▶ WORK TO BE COMPLETED
Reproduce the lines word for word, from the first one up to and including the line that contains "Bass Pro Shops".

▶ RECORDED INFORMATION
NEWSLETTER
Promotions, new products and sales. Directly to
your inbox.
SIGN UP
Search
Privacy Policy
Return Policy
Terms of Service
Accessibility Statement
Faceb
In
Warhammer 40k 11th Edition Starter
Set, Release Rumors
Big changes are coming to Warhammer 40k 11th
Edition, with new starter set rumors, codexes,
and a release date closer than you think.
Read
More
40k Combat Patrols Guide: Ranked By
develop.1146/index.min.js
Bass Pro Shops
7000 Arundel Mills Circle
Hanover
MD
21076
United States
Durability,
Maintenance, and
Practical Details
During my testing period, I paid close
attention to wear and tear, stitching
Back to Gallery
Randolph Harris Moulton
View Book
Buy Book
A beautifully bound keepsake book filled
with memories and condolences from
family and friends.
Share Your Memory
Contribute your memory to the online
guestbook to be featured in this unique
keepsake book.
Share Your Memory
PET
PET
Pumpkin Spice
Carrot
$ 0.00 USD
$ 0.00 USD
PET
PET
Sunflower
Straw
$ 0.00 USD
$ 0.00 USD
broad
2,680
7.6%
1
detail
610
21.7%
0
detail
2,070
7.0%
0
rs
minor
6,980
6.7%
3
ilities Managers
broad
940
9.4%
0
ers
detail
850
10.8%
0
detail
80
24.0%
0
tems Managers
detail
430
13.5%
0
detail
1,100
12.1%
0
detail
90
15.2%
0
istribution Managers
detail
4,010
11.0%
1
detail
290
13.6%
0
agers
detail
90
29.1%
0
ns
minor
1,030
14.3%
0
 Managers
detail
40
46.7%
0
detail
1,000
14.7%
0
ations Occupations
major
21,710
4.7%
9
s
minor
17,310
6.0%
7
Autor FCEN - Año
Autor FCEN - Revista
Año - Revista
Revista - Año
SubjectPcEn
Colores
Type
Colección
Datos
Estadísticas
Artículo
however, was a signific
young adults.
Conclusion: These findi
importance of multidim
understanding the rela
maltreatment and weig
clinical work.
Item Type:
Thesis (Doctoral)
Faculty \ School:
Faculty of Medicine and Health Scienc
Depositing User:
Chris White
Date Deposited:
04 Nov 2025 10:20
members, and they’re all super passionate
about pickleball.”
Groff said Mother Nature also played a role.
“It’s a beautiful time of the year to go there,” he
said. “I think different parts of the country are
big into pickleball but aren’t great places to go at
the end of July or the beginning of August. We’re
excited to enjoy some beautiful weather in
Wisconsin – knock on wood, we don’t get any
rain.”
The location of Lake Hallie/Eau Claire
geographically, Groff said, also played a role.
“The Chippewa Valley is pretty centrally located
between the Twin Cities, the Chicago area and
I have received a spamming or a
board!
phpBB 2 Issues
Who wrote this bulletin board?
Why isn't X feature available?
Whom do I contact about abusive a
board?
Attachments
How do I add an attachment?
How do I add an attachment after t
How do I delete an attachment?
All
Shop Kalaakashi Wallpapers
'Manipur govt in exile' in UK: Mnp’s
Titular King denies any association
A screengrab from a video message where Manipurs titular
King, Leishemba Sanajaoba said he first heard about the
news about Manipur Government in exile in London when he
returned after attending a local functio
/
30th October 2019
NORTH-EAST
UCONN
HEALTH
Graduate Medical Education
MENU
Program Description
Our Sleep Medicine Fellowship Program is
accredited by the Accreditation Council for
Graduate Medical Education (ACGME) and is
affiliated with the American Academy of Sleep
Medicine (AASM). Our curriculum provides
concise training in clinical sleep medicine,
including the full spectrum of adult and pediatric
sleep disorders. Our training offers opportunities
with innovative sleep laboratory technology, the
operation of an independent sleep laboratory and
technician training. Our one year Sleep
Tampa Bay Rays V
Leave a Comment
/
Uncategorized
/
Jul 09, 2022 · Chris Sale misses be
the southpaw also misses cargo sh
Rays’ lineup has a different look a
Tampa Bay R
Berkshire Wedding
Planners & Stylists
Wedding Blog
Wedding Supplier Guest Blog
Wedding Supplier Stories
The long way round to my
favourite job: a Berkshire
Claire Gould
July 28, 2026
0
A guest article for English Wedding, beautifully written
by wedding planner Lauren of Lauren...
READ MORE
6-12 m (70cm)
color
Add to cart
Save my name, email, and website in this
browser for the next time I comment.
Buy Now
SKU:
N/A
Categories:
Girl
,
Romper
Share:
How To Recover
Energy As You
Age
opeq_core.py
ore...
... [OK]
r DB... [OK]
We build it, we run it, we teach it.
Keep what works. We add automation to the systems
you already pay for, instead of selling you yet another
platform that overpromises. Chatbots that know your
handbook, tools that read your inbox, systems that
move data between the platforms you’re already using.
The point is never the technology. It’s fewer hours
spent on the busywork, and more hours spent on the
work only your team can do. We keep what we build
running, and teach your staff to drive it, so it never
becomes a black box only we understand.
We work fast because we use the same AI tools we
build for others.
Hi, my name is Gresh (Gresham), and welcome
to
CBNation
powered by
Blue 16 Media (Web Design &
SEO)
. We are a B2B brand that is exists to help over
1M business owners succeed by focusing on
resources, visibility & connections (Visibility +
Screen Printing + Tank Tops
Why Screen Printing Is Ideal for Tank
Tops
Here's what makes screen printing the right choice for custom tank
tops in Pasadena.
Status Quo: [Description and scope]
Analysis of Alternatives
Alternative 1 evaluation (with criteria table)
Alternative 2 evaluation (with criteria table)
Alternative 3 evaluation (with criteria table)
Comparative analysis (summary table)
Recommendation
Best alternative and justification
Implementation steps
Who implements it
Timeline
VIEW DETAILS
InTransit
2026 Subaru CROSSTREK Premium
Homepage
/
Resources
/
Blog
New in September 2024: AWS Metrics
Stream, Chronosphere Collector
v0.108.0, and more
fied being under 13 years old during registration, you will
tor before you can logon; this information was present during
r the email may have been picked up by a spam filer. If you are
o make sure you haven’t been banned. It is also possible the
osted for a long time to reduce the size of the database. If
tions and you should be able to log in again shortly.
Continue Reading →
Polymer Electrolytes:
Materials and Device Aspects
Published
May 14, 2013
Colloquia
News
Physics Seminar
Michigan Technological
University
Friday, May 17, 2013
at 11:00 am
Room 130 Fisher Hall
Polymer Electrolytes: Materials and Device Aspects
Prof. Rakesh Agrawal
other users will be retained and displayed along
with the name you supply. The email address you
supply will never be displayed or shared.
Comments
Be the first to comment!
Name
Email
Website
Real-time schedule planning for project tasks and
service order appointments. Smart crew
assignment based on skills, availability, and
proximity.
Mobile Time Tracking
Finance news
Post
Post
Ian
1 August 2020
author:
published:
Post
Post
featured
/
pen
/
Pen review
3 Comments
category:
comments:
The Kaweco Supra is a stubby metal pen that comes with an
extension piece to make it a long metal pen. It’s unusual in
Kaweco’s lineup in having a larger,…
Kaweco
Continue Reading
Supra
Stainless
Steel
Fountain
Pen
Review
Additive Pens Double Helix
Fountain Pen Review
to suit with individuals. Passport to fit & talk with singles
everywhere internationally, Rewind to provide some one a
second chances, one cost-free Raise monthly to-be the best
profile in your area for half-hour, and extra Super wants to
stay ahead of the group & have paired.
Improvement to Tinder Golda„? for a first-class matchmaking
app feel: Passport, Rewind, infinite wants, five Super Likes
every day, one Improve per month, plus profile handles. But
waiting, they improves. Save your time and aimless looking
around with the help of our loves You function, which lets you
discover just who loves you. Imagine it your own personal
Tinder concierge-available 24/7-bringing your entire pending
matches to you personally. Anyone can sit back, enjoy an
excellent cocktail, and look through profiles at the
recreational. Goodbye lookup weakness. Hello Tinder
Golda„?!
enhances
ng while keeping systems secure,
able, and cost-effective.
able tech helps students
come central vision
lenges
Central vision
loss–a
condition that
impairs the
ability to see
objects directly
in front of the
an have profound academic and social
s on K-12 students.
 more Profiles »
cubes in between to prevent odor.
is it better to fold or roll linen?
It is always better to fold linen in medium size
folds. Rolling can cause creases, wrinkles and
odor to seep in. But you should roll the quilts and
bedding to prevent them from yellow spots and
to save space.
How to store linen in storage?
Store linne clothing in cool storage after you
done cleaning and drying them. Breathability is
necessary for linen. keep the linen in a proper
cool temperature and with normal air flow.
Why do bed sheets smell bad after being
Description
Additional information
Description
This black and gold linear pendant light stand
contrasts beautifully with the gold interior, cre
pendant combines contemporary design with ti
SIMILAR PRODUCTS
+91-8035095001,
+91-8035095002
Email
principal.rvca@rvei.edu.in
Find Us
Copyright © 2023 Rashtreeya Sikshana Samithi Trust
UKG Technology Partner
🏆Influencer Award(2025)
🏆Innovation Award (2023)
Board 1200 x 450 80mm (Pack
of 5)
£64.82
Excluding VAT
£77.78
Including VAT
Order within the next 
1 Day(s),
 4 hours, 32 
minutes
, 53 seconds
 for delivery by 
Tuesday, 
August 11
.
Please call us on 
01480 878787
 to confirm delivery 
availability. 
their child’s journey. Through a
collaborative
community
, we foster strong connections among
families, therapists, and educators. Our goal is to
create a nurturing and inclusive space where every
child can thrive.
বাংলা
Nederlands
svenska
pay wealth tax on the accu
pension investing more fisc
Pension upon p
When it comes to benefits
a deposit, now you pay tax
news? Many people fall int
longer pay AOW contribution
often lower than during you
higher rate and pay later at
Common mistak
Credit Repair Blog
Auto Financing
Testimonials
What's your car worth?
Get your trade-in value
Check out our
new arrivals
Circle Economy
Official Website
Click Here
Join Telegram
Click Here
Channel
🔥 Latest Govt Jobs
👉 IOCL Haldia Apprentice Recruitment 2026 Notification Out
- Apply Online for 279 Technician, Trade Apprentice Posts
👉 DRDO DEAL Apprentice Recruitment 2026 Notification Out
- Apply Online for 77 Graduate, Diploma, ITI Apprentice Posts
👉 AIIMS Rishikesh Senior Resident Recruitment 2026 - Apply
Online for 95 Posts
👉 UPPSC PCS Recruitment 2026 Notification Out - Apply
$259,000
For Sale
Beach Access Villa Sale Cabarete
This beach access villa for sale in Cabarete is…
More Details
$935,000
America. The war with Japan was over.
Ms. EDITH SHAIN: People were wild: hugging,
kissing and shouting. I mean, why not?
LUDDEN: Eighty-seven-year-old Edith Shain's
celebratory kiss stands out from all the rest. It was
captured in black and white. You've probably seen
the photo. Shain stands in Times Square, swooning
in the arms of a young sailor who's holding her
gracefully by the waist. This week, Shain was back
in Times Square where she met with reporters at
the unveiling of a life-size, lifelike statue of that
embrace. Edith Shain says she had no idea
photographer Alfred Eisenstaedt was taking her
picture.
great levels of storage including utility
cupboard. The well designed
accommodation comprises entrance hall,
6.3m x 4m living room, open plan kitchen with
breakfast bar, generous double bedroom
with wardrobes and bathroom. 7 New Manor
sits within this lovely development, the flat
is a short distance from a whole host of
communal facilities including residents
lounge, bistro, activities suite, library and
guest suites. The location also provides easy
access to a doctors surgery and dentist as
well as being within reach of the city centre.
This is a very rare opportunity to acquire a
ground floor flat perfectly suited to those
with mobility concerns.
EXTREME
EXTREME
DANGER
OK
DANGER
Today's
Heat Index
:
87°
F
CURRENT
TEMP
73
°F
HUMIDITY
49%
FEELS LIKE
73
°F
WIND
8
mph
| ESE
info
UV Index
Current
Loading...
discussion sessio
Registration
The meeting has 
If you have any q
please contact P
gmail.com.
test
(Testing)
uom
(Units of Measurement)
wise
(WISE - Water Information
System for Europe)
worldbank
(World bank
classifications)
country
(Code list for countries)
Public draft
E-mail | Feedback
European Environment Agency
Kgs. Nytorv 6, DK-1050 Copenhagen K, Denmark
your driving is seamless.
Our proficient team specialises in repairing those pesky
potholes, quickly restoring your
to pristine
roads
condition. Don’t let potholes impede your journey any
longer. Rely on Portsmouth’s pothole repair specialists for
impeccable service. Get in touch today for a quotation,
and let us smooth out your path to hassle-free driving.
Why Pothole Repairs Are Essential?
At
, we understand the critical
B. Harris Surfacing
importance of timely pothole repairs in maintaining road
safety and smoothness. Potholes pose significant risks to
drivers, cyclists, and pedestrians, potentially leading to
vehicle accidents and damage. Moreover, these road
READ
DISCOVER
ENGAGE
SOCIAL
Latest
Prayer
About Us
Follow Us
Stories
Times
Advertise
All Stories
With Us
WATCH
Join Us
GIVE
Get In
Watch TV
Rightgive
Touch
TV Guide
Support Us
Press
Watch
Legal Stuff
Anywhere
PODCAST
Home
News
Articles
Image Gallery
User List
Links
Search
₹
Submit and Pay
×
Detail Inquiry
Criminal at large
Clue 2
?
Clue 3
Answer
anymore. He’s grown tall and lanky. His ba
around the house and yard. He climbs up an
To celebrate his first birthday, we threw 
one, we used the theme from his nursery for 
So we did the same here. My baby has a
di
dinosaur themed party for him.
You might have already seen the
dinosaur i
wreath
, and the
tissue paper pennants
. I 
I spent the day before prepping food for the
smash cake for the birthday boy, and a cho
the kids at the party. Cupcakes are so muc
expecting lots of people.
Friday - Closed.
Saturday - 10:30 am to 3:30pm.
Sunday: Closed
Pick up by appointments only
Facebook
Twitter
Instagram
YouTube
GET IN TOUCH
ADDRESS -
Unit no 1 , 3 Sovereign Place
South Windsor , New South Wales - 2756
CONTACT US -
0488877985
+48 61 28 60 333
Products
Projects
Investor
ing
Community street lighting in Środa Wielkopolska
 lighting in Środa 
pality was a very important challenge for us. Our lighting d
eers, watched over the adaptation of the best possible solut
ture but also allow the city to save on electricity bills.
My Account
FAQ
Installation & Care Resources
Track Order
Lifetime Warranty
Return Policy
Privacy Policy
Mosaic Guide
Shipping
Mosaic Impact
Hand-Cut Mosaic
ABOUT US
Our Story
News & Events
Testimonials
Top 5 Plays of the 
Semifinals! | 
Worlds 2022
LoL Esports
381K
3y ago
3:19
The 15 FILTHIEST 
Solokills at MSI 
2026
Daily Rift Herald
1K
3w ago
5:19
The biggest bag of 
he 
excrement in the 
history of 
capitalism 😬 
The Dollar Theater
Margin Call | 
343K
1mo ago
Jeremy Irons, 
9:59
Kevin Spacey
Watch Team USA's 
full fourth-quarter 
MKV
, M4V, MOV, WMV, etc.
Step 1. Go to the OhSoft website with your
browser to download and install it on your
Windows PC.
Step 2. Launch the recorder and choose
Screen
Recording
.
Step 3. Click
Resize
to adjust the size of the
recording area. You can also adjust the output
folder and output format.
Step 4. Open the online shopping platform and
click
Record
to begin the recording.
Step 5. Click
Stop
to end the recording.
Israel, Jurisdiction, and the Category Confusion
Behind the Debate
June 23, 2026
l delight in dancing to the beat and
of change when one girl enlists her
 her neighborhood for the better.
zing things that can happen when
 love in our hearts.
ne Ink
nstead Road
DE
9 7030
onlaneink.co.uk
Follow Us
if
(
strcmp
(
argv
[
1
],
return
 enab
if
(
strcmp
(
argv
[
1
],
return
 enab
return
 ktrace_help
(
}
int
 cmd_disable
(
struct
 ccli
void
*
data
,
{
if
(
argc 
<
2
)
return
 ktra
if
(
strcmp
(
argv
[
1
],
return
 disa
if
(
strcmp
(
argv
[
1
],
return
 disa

▶ EXERCISE OUTPUT
NEWSLETTER
Promotions, new products and sales. Directly to
your inbox.
SIGN UP
Search
Privacy Policy
Return Policy
Terms of Service
Accessibility Statement
Faceb
In
Warhammer 40k 11th Edition Starter
Set, Release Rumors
Big changes are coming to Warhammer 40k 11th
Edition, with new starter set rumors, codexes,
and a release date closer than you think.
Read
More
40k Combat Patrols Guide: Ranked By
develop.1146/index.min.js
Bass Pro Shops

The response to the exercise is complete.